As noted in Deadly River, when cholera in Haiti began, Piarroux was the department chief of the laboratory of parasitology and medical mycology at academic Hôpital de la Timone in Marseille, France, as well as a professor at the medical school of Université d’Aix-Marseille. Through his service on humanitarian missions in Afghanistan, Comoros, Honduras, Ivory Coast, and the Democratic Republic of the Congo, and his PhD studies in microbiology and tropical medicine, Piarroux had developed an interest in and a deep understanding of how cholera spreads through regions and communities—and of how epidemics can be controlled and even eliminated. In 1999, the Médecins du Monde team he was leading actually eliminated cholera from Grande Comore, the largest island in the Comoros nation off Africa’s east coast. But it was the African country of Madagascar, an island nation similar in many ways to Haiti, which offered the best example of a cholera elimination strategy.

Example

Cholera had come to Madagascar in 1999 after decades of absence.
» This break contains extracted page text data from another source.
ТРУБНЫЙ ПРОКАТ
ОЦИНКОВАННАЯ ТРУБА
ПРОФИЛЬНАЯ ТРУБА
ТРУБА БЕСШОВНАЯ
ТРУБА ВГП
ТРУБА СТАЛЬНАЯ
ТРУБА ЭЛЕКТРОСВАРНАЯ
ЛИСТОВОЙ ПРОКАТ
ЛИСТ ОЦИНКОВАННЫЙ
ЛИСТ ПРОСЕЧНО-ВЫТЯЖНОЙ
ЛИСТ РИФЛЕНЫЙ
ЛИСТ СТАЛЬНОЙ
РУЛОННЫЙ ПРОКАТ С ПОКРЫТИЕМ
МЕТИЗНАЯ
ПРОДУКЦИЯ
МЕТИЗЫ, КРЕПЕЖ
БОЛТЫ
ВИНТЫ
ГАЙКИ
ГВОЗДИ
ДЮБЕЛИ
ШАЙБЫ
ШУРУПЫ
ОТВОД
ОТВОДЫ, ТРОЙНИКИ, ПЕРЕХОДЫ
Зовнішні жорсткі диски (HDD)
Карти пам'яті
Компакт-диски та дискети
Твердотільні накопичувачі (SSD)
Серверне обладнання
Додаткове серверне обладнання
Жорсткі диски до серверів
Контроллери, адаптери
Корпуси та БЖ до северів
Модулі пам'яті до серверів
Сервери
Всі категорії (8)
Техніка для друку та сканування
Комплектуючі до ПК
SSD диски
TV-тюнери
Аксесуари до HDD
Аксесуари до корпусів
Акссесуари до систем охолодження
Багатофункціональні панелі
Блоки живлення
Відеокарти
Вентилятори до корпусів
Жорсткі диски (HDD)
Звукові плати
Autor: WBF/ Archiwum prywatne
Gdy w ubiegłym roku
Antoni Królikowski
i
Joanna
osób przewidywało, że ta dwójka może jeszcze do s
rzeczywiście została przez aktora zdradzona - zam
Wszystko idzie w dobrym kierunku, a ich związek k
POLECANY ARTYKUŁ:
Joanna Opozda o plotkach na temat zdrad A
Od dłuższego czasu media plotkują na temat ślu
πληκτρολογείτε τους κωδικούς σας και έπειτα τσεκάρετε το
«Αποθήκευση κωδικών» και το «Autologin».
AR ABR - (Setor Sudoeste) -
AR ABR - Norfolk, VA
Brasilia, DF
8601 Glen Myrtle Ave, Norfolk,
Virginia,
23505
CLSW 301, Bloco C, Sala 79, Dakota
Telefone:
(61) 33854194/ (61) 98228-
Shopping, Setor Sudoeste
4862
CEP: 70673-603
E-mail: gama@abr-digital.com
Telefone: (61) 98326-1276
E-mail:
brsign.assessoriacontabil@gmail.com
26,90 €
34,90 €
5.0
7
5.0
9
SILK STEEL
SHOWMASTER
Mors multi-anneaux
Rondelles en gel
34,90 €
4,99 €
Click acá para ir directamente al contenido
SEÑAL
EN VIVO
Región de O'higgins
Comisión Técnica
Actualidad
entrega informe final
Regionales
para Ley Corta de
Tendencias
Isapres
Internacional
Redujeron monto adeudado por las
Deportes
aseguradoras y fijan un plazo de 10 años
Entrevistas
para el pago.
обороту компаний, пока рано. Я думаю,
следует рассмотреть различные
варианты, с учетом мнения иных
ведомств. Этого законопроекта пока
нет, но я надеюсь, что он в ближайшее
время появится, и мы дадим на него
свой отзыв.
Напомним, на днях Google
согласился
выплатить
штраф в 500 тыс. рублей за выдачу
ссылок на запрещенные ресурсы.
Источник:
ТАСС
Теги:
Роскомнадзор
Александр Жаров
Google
The disease plagued the country for three years and was then eliminated. Early on, local health efforts had resorted to several control efforts, including a reporting system to identify suspicious cases and deaths, immediate treatment (including intravenous rehydration), public education, and disinfection of houses. Mass immunization was never part of the weaponry. Piarroux and his Haitian team reasoned the pathogenic form of Vibrio cholerae would not become rooted in the Haitian environment independent of human amplification, and that with the quick treatment of existing cases, a rapid response approach similar to that in Madagascar could be effective in Haiti. They developed the method which featured rapid case finding and treatment using a map-based surveillance system, and treatment, education and water purification tablets issued to those living in surrounding households to interrupt further spread.

Intervention Implementation

Following local turmoil and management problems, the rapid response elimination effort in Haiti slowed for a while but then gathered steam following Hurricane Matthew in October 2016. UNICEF had become a major supporter of the effort, yet as documented in a recent report (3), the number of rapid response teams throughout the nation in early 2016 had dwindled to 32. They increased the number to 47 just prior to Hurricane Matthew, when cholera had again exploded in the southwestern region of the country.

In the weeks that followed, 41 additional rapid response teams were mobilized, bringing the national number to 88. The epidemic peaked at over 1,400 suspected cholera cases per week immediately after the hurricane but then dramatically declined, aided a few weeks later by a limited one-dose (of a two-dose vaccine) immunization program in the hardest hit area.

By the end of the sixth week in 2017, the number of weekly cases had been reduced to nearly 200 and according to government statistics, there were only a handful of deaths.4 The collaborative elimination effort of Piarroux and his Haitian colleagues continues. But like John Snow in the mid-1800s, it appears that they have found their pump handle, hopefully leading to the end of Haiti’s epidemic.


1 Lancet Infectious Diseases. Editorial, “As Cholera Returns to Haiti, Blame is Unhelpful.”

Vol. 10, no. 12 (2010): 813.

2 LeClerc J-M. Légion d’honneur, Le Figaro, April 17, 2017.

3 UNICEF, Haiti Humanitarian Situation Report, 2017-02, March 7, 2017.

4 Ministere Sante Publique et de La Population (MSPP), Direction d’Epidémiologie de Laboratoire et de Recherches (DELR). Rapport du Réseau National de Surveillance, Sites Choléra. 6ème Semaine Epidémiologique, 2017.